→ **Work request**
Output exactly the lines spanning from the line containing "Page size: 1275x1650." to the last line of the entries, inclusive.

→ **Data to examine**
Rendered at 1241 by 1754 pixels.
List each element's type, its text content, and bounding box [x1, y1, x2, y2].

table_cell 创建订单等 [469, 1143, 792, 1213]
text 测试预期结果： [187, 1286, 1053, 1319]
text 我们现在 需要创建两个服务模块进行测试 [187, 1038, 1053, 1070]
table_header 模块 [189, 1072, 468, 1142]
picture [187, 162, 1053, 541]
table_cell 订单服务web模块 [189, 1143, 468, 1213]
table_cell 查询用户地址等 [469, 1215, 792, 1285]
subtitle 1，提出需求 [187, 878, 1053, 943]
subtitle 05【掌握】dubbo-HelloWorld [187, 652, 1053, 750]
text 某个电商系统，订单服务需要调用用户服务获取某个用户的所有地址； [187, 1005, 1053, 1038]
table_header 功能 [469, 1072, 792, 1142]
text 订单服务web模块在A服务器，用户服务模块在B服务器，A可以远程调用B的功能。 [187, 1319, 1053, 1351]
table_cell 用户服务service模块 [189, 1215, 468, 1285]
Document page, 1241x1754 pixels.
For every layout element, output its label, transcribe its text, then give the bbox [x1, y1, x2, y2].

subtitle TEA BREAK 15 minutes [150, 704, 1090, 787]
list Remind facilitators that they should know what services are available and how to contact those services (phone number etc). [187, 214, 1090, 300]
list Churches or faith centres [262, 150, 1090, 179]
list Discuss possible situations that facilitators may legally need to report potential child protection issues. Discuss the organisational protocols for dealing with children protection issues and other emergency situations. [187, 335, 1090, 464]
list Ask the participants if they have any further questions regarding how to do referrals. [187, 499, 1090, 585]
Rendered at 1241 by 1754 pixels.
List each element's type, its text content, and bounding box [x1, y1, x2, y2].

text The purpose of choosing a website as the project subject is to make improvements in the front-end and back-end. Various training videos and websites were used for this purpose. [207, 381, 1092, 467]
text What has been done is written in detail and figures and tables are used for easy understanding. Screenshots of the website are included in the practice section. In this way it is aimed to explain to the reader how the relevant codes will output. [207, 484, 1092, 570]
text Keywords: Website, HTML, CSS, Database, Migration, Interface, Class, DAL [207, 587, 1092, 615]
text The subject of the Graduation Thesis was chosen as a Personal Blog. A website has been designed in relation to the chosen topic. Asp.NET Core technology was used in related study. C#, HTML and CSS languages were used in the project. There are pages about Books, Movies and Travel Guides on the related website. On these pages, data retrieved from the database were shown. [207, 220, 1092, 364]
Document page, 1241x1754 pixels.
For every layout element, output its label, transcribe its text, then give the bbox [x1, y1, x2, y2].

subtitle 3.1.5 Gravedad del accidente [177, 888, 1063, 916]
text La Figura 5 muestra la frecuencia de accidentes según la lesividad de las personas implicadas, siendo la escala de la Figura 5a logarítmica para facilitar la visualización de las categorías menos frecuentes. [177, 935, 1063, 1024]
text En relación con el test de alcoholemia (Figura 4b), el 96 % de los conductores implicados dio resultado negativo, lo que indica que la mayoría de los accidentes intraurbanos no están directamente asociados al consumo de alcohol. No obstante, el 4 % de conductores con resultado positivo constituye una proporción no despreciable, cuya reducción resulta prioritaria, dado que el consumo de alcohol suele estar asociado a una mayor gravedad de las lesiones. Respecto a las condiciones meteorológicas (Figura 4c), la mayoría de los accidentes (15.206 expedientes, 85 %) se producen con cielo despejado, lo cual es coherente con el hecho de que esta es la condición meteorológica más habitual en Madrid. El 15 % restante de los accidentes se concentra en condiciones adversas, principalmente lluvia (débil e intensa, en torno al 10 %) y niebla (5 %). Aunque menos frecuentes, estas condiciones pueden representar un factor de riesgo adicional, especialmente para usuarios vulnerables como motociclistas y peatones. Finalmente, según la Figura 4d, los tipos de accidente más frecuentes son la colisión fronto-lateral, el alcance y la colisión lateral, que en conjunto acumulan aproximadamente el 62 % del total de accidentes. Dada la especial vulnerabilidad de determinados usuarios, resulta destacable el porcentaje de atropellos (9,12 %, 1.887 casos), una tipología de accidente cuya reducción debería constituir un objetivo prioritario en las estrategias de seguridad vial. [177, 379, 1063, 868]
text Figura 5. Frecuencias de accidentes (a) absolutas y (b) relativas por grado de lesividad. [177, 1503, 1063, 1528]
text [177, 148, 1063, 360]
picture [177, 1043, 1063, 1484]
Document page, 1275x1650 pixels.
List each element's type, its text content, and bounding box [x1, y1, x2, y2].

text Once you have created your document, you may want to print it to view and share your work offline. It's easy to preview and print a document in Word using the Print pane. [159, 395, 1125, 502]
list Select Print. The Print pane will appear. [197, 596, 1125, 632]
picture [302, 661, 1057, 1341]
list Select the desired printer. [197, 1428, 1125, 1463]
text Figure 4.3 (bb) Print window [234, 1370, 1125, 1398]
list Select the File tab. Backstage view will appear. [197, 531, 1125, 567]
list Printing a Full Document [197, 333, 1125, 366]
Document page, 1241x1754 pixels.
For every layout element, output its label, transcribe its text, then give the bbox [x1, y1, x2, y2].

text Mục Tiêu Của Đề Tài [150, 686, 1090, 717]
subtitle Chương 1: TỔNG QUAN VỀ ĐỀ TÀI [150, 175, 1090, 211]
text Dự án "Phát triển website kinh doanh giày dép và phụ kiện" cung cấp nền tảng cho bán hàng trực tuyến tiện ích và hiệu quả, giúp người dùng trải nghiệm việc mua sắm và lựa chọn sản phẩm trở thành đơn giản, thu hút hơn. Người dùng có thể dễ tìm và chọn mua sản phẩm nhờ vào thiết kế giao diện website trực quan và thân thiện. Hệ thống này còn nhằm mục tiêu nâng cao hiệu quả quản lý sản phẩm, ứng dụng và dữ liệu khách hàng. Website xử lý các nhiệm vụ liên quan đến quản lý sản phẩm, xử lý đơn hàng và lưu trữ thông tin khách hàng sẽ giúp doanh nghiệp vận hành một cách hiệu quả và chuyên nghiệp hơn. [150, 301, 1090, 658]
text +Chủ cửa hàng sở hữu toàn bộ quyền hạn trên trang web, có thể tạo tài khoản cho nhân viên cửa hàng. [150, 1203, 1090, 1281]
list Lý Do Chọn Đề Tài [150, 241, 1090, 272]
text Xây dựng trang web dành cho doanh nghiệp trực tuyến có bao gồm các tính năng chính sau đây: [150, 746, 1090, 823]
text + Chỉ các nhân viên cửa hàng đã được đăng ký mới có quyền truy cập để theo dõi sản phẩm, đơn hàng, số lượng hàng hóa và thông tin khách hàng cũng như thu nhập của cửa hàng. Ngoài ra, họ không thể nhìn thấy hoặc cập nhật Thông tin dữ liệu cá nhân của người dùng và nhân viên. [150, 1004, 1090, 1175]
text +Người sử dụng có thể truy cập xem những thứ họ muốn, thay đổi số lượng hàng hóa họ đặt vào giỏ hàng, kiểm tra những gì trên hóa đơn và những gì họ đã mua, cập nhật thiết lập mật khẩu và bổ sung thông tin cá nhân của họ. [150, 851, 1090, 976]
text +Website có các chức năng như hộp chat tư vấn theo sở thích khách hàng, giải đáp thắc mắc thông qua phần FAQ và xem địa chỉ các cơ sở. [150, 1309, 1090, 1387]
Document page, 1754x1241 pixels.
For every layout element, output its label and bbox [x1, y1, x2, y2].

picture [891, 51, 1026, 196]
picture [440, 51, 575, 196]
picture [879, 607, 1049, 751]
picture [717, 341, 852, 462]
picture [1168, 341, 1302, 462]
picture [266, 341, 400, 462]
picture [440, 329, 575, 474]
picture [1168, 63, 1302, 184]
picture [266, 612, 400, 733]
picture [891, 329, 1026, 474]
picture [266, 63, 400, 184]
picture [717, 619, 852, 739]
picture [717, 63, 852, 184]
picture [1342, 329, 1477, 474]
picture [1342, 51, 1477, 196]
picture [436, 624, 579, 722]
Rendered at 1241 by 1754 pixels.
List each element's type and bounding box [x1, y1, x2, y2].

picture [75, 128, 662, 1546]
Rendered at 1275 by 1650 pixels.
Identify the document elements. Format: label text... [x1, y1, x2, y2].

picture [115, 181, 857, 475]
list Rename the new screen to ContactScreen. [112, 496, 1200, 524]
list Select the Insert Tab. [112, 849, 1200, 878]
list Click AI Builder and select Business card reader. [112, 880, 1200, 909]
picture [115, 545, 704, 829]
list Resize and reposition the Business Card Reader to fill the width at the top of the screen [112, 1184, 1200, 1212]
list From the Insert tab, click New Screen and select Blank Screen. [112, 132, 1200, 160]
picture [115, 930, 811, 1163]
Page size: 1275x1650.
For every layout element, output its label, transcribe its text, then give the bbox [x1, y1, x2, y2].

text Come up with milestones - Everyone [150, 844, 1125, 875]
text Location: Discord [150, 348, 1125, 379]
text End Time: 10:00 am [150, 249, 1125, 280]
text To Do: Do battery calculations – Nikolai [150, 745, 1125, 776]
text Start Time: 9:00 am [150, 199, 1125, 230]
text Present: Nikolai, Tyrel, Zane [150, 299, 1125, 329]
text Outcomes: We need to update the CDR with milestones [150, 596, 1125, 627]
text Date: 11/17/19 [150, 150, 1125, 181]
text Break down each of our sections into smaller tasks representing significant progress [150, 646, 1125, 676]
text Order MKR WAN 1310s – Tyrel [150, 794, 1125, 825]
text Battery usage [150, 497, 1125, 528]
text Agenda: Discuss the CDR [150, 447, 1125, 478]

→ **Result below**
Page size: 1275x1650.
For every layout element, output its label, transcribe its text, then give the bbox [x1, y1, x2, y2].

text Come up with milestones - Everyone [150, 844, 1125, 875]
text Location: Discord [150, 348, 1125, 379]
text End Time: 10:00 am [150, 249, 1125, 280]
text To Do: Do battery calculations – Nikolai [150, 745, 1125, 776]
text Start Time: 9:00 am [150, 199, 1125, 230]
text Present: Nikolai, Tyrel, Zane [150, 299, 1125, 329]
text Outcomes: We need to update the CDR with milestones [150, 596, 1125, 627]
text Date: 11/17/19 [150, 150, 1125, 181]
text Break down each of our sections into smaller tasks representing significant progress [150, 646, 1125, 676]
text Order MKR WAN 1310s – Tyrel [150, 794, 1125, 825]
text Battery usage [150, 497, 1125, 528]
text Agenda: Discuss the CDR [150, 447, 1125, 478]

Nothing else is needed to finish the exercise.